Scale invariant relationship between rainfall kinetic energy and intensity in Paris region: An evaluation using universal multifractal framework

To calculate the effect of rainfall in detaching particles and initiating soil erosion, or in eroding wind turbine leading edge, it is important to measure recorded drop size distributions (DSD) and fall velocity over long period. Commonly used relationships between kinetic energy (KE) and rainfall rate (R) exhibit strong dependence on the temporal resolution at which the analysis is carried out. Here we aim at developing a new scale invariant relationship relying on the framework of Universal Multifractals (UM), which is widely used to analyze and characterize geophysical fields that exhibit extreme variability across wide range of scales.
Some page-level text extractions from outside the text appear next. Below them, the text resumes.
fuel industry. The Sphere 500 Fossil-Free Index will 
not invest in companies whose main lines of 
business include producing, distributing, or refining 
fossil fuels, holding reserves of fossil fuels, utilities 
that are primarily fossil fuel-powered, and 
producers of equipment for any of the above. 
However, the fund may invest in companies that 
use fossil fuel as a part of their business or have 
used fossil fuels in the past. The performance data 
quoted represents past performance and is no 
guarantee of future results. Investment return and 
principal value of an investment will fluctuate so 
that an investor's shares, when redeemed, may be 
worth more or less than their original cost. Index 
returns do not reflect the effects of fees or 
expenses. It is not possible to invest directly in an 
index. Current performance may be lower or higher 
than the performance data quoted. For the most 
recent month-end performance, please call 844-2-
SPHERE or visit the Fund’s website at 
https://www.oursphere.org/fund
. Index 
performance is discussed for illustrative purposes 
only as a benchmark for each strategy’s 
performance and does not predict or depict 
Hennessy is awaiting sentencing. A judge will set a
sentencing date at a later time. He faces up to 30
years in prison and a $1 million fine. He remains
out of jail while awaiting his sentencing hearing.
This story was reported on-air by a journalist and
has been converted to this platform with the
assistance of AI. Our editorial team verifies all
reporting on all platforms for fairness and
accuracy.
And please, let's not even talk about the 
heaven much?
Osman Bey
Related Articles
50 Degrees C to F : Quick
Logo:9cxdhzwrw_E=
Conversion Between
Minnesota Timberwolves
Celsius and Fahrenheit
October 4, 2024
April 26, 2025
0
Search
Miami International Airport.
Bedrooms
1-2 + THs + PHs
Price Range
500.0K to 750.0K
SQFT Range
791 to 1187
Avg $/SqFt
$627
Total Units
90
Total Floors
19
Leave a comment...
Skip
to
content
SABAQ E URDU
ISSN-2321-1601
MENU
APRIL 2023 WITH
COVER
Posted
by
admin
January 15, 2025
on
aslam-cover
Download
Rainfall data is collected using three optical disdrometers working on different underlying technologies (one Campbell Scientific PWS100 and two OTT Parsivel² instruments) and operated by the Hydrology Meteorology and Complexity laboratory of École des Ponts ParisTech in Paris area (France). They provide access to the size and velocity of drops falling through sampling areas of few tens of cm². Such data enables estimation of rainfall DSD, R and KE at various resolutions. The temporal variations of this geophysical data over wide range of scales are then characterized in the UM framework, which was never done for KE. A new power law relation is developed and tested against the theoretical framework assuming gamma DSD for describing the dependence between KE and R. The developed equation using scale invariant features of UM does not rely on gamma DSD assumption, performs as well as the existing tools, and is valid not only at a single scale, but also across scales.